* **Material for the task**:

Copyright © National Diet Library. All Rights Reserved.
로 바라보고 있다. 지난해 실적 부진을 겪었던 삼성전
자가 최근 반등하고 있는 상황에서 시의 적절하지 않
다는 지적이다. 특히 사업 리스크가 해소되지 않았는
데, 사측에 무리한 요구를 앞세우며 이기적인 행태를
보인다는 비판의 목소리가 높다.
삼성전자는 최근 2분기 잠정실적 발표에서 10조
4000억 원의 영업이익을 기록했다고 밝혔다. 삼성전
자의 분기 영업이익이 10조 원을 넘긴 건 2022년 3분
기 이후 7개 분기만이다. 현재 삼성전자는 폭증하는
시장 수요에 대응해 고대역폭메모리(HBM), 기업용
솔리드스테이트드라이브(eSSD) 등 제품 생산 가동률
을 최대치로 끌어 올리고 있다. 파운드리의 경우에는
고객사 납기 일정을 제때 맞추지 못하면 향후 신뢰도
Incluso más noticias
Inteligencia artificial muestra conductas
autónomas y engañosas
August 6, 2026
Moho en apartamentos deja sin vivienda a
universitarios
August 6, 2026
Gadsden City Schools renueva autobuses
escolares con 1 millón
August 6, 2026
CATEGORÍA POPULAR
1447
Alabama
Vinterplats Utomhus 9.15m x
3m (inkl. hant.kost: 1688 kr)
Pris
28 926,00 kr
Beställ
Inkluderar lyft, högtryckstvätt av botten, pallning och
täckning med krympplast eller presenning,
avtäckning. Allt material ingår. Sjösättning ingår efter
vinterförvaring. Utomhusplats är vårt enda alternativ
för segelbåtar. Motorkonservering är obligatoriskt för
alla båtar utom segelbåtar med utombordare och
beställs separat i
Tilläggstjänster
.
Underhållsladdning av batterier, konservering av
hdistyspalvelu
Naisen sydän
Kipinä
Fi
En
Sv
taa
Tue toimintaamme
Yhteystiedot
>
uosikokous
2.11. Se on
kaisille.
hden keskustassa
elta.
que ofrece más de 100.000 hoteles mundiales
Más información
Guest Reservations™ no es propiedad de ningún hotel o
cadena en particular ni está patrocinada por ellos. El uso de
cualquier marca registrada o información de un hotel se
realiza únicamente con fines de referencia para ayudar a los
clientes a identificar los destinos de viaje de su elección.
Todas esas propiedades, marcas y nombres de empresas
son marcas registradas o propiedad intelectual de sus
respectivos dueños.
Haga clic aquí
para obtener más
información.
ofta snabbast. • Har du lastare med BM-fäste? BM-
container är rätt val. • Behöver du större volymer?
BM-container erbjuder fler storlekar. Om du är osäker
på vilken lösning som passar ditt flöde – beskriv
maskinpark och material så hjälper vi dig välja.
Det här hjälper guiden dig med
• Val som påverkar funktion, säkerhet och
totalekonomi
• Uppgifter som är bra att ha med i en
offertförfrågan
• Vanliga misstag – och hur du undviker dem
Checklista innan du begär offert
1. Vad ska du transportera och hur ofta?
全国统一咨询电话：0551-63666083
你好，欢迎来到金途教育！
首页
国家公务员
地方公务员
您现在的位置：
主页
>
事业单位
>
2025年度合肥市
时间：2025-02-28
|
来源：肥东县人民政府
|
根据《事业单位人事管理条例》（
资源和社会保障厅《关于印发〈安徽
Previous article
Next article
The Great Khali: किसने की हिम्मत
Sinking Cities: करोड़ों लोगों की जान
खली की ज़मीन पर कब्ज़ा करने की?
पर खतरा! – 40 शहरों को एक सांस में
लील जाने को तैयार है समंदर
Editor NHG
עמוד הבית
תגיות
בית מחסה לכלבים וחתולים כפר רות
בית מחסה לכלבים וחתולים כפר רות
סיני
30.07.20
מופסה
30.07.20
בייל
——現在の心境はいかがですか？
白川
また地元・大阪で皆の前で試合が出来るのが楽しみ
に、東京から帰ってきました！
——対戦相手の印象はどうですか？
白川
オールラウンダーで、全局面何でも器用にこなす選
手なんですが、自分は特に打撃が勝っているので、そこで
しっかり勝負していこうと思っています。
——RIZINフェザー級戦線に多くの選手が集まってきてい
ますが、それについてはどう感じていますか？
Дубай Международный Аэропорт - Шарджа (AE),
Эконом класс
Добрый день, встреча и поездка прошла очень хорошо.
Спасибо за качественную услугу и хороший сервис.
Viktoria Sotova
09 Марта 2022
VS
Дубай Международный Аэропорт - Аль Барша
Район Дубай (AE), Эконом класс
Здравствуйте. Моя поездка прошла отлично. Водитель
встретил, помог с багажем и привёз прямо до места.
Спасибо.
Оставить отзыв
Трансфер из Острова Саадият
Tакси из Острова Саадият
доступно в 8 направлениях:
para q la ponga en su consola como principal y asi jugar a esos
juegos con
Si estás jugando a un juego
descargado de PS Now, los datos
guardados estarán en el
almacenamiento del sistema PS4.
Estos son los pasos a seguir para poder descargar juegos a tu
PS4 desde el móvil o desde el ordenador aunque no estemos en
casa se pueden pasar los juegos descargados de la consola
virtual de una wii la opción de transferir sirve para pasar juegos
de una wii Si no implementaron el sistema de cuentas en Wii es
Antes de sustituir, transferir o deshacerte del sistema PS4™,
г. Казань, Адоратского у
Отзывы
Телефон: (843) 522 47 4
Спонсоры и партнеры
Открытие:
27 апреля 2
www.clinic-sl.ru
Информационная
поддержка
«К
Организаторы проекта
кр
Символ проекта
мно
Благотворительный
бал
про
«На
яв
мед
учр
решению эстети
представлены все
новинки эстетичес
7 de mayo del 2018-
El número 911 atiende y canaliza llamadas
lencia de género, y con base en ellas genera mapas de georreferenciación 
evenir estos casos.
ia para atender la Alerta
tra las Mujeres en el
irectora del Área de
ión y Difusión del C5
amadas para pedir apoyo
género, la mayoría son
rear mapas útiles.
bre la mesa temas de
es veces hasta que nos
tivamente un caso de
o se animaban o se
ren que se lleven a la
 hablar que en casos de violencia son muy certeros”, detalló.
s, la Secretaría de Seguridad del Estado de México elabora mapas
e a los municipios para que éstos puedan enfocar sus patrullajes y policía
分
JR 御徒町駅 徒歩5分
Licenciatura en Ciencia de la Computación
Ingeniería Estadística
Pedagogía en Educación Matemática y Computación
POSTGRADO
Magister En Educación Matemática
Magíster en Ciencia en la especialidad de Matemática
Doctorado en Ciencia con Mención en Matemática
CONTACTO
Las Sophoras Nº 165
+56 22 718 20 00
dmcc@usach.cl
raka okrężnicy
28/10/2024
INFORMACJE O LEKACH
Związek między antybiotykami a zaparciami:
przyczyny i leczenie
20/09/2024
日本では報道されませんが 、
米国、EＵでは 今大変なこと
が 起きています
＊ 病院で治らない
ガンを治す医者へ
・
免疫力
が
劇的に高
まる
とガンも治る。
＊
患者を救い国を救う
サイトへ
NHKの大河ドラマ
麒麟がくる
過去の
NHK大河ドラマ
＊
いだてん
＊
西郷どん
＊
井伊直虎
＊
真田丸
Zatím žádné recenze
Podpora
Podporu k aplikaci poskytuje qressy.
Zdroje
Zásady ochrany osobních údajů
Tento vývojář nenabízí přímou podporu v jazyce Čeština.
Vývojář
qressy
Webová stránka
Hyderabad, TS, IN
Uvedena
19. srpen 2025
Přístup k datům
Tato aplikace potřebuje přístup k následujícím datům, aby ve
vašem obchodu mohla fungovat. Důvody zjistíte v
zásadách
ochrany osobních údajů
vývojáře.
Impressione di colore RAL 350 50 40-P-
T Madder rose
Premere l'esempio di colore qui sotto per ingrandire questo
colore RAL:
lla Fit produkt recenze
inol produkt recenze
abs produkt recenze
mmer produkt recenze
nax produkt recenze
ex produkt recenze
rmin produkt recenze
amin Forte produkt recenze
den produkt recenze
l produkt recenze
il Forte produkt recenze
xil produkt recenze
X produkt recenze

* **Brief**: Please give every line from the beginning of the rows above through the line containing "autónomas y engañosas", both included, as a JSON list of strings with one string per line and no blank lines.

* **Response to the task**:
[
  "Copyright © National Diet Library. All Rights Reserved.",
  "로 바라보고 있다. 지난해 실적 부진을 겪었던 삼성전",
  "자가 최근 반등하고 있는 상황에서 시의 적절하지 않",
  "다는 지적이다. 특히 사업 리스크가 해소되지 않았는",
  "데, 사측에 무리한 요구를 앞세우며 이기적인 행태를",
  "보인다는 비판의 목소리가 높다.",
  "삼성전자는 최근 2분기 잠정실적 발표에서 10조",
  "4000억 원의 영업이익을 기록했다고 밝혔다. 삼성전",
  "자의 분기 영업이익이 10조 원을 넘긴 건 2022년 3분",
  "기 이후 7개 분기만이다. 현재 삼성전자는 폭증하는",
  "시장 수요에 대응해 고대역폭메모리(HBM), 기업용",
  "솔리드스테이트드라이브(eSSD) 등 제품 생산 가동률",
  "을 최대치로 끌어 올리고 있다. 파운드리의 경우에는",
  "고객사 납기 일정을 제때 맞추지 못하면 향후 신뢰도",
  "Incluso más noticias",
  "Inteligencia artificial muestra conductas",
  "autónomas y engañosas"
]